Radon is a naturally occurring, chemically inert, radioactive gas. It is colorless, odorless, and tasteless. It is part of the uranium-238 decay series, the direct decay product of radium-226. Radon moves to the earth's surface through tiny openings and cracks in soil and rocks. High concentrations of radon can be found in soils derived from uranium-bearing rocks, such as pitchblende and some phosphates, granites, shales, and limestones. It may be found also in soils contaminated with certain types of industrial wastes, such as the by-products of uranium or phosphate mining, or from industries using uranium or radium.
In outdoor air, radon is diluted to such low concentrations that it is usually nothing to worry about. However, radon can accumulate inside an enclosed space, such as a home, posing a threat to people. The extents of radon in the United States, Massachusetts State and New York State are shown in Maps 31.1 through 31.3 where1:
• Zone 1: Counties that have a predicted average indoor radon screening level greater than 4pCi/L (picocuries per liter)—the highest potential.
• Zone 2: Counties that have a predicted average indoor radon screening level between 2 and 4pCi/L—moderate potential.
• Zone 3: Counties that have a predicted average indoor radon screening level less than 2pCi/L—low potential.
The known health effect associated with exposure to elevated levels of radon above the action or guidance level is an increased risk of developing lung cancer. The guideline levels for radon in existing homes are as follows:
• U.S. EPA (U.S. Environmental Protection Agency)2 4.0 pCi/L
• ICRP (International Commission on Radiation Protection)4 16.2 pCi/L
• WHO (World Health Organization)5 10.8 pCi/L
• NCRP (National Council on Radiation Protection)4 8.0 pCi/L
Scientists estimate that about 20,000 lung cancer deaths a year in the United States may be attributed to radon.6 In general, the risk of developing lung cancer increases as the level of radon and the length of exposure increase. Radon can seep into the home in numerous ways—through dirt floors, cracks in concrete floors and walls, floor drains, sumps, joints, and tiny cracks or pores in some hollow-block walls. This seepage of gases into the house most often occurs when air pressure inside the house is lower than air pressure outside, or underneath, the house. In this case, cracks or other openings in the house allow radon-laden gas to be pulled inside.

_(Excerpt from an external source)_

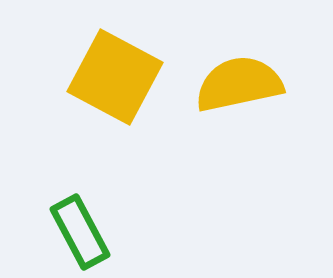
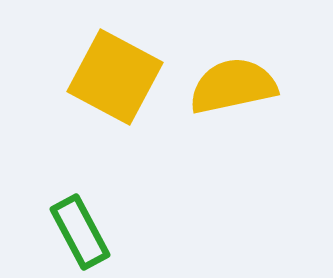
yellow semicircle: moved 6 px left, 2 px down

Since radon is a colorless, odorless, and tasteless gas, the only way to detect its presence is to sample and analyze an area's air using a conventional radon measurement test. If the test reveals elevated radon levels, the homeowner will have to decide what steps to take to reduce the levels.7 The higher the level of radon present in a home, the more likely an active radon reduction system such as subslab depressurization (SSD)8 may be required. Lower radon levels may require only a passive reduction system, such as simple sealing.
Growing concern about the risks posed by indoor radon has underscored the need for dependable radon-resistant residential construction techniques. In response to this public health exposure, the U.S. EPA has developed and demonstrated a variety of methods that have been used to reduce radon levels in existing homes.2,8 Many of these methods could be applied during construction, involve less labor and financial investments, and provide greater homeowner satisfaction and safety than would a radon-reduction technique installed after the home is built and occupied.

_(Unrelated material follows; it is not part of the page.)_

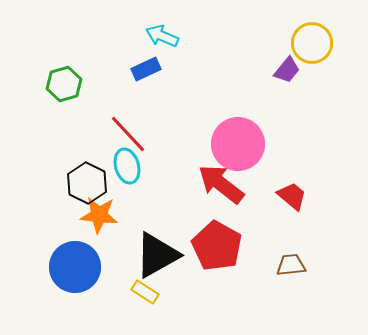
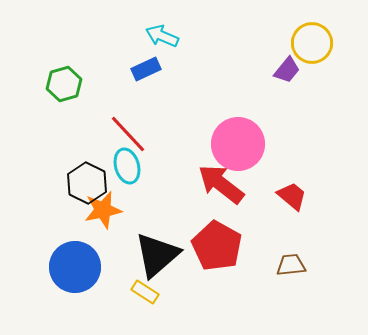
orange star: moved 4 px right, 5 px up; rotated 18 degrees counterclockwise
black triangle: rotated 12 degrees counterclockwise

This chapter is designed to provide homeowners and builders with an understanding of operating principles and installation details of the construction of a new radon-resistant home. This chapter should provide a basic understanding of the types of products and systems that are available and being used. In this way, the reader will be able to select the radon-resistant products and systems that will be best applicable to a particular situation.